I’ve heard food diaries are smart—they make you conscious of what you eat and do, which can be enough to help you realize what you need more of or need to cut back on. We’ll see how it goes.
Meanwhile, since I started my profile yesterday after lunch, I’d already had about 8 million grams of fat for the day and needed to eat a really light dinner. In class, of course, people brought in chocolates and chips, and I did not cave. They passed around bon bons. I didn't cave. All three painful hours of class trapped next to chips and french onion dip, I did not cave. At last, I got to go home, away from the magnetic pull of the chocolates Then SA came over with a giant pan of creamy, choclatey tiramisu made by his awesome-cook mother and handed me a fork. Evil, evil little man.
*And the amount of Easter candy I've eaten in the past week is obscene.
4 comments:
Oh, c'mon, admit it. You enjoyed every little bit of that tiramisu.
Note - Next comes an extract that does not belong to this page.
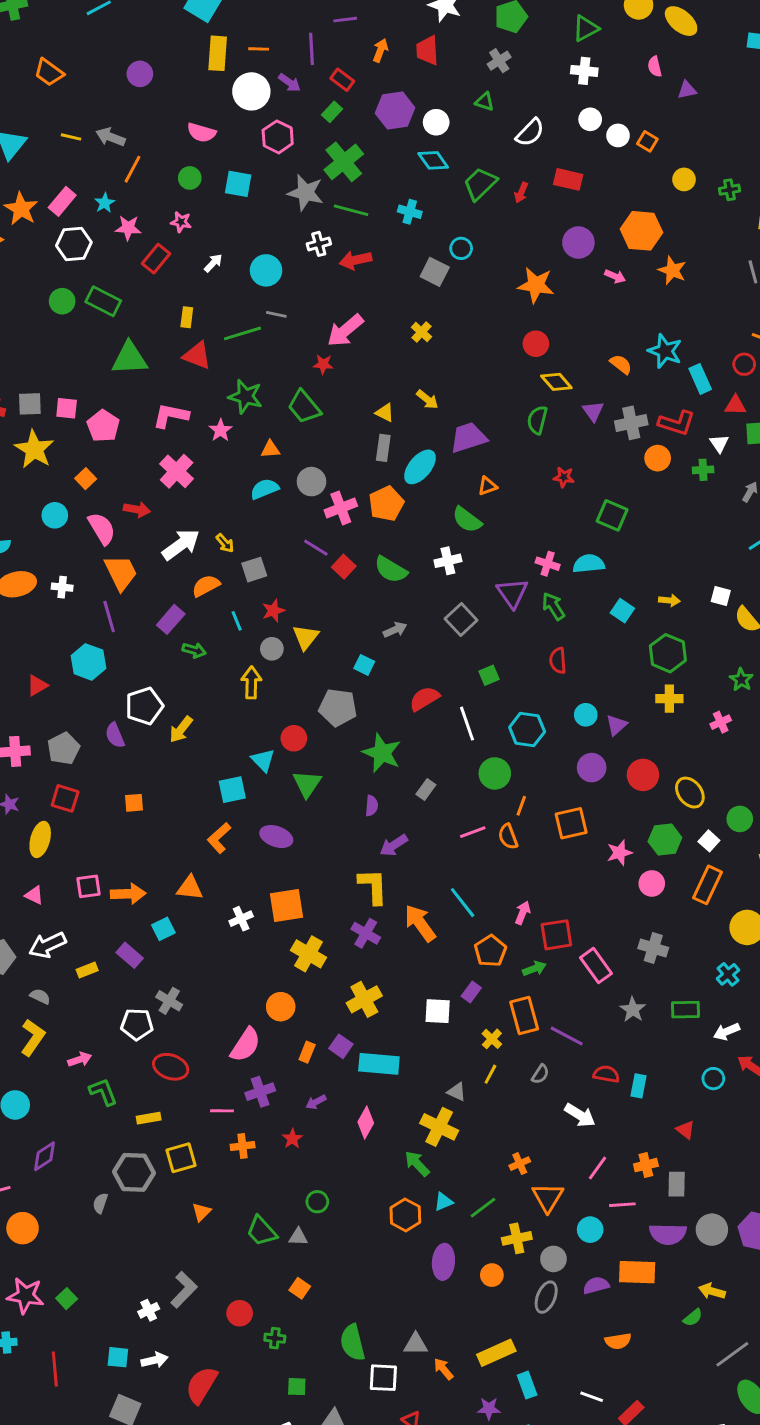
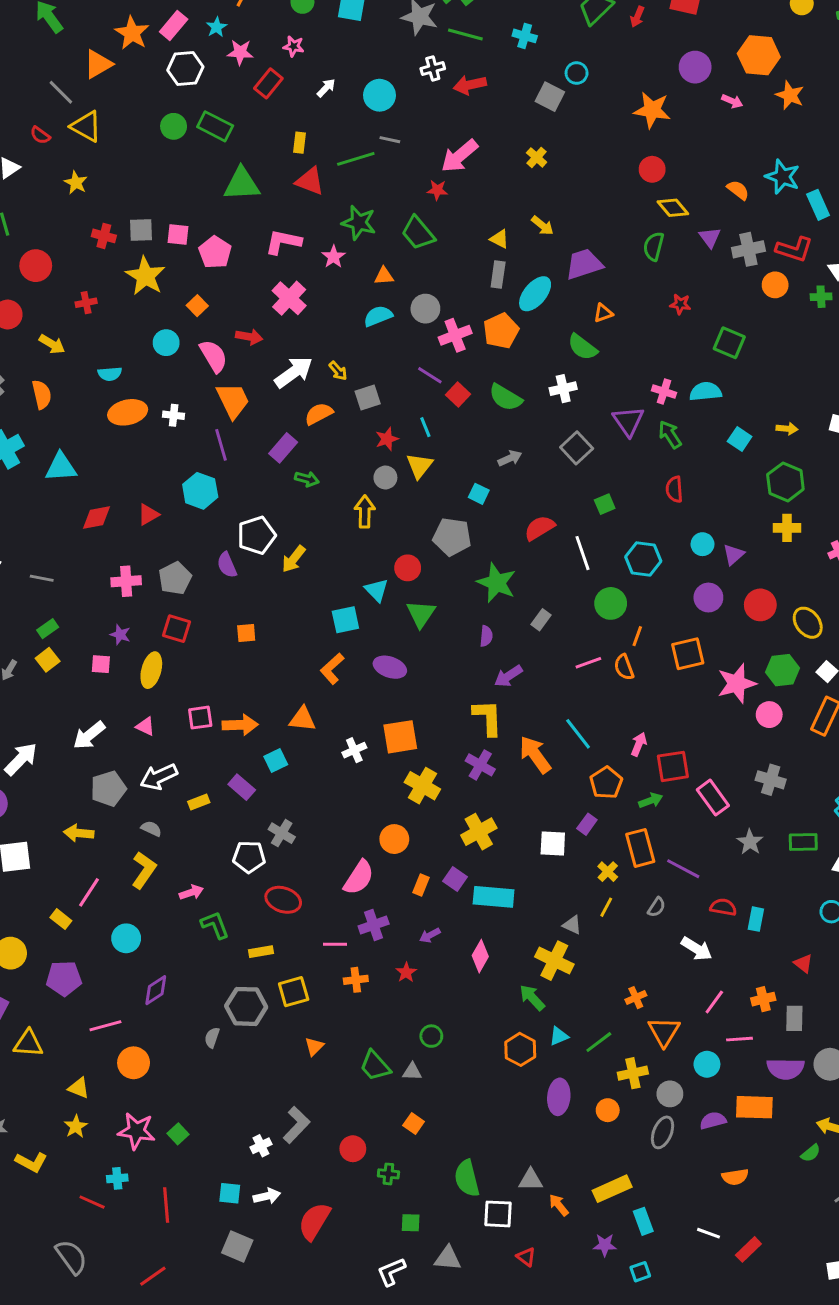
cyan line: (237, 621) -> (425, 427), moved
pink star: (619, 853) -> (737, 683), size x1.5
I recently ran across a quote by a Roman philosopher, Epictetus; “Bear in mind that you should conduct yourself in life as at a feast.”
I think it means enjoy your life by eating lots. Or maybe live life abundantly. Or perhaps partake of everything that comes your way.
My preferred interpretation is the first one.
And, was is Jefferson who said that God invented beer because he loves us? Ghandi? The Dhali Lama?
Yeaaahhh.
No matter how much self control I have (or don't), I can't stoop to eating diet foods. I'd rather have one little hunk of real chocolate or gourmet cheese than a truckload of snackwells.
Oh man, am I with you on the Easter candy. But I don't regret one bite!
are you insinuating that beer and french fries for dinner is a bad thing? that sounds like my daily diet.